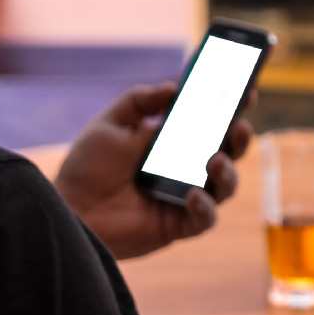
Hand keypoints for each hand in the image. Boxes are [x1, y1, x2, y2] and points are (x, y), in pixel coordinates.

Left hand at [54, 82, 254, 259]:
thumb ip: (140, 101)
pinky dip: (206, 206)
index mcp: (173, 142)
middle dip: (240, 137)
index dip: (231, 108)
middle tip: (238, 125)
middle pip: (228, 152)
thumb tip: (173, 88)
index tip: (245, 92)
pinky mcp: (178, 226)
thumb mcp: (110, 123)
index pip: (211, 123)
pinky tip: (193, 195)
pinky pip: (205, 219)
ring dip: (228, 171)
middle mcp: (185, 169)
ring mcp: (185, 198)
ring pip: (225, 185)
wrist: (68, 209)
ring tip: (215, 160)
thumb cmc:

TASK STATEMENT
Output all the records above again exactly, with the pictures dropped.

PROBLEM SOLUTION
Hand keypoints for each hand in the image. Boxes are [x1, y1, x2, y2] and points are (x, y), in pixel coordinates.

Left hand at [54, 82, 254, 259]:
thumb ip: (140, 101)
pinky dip: (206, 206)
index mcp: (173, 142)
middle dip: (240, 137)
index dip: (231, 108)
middle tip: (238, 125)
middle pip: (228, 152)
thumb tip: (173, 88)
index tip: (245, 92)
pinky mcp: (178, 226)
thumb mcp: (110, 123)
index pip: (211, 123)
pinky tip: (193, 195)
pinky pip: (205, 219)
ring dip: (228, 171)
middle mcp: (185, 169)
ring mcp: (185, 198)
ring pip: (225, 185)
wrist: (68, 209)
ring tip: (215, 160)
thumb cmc:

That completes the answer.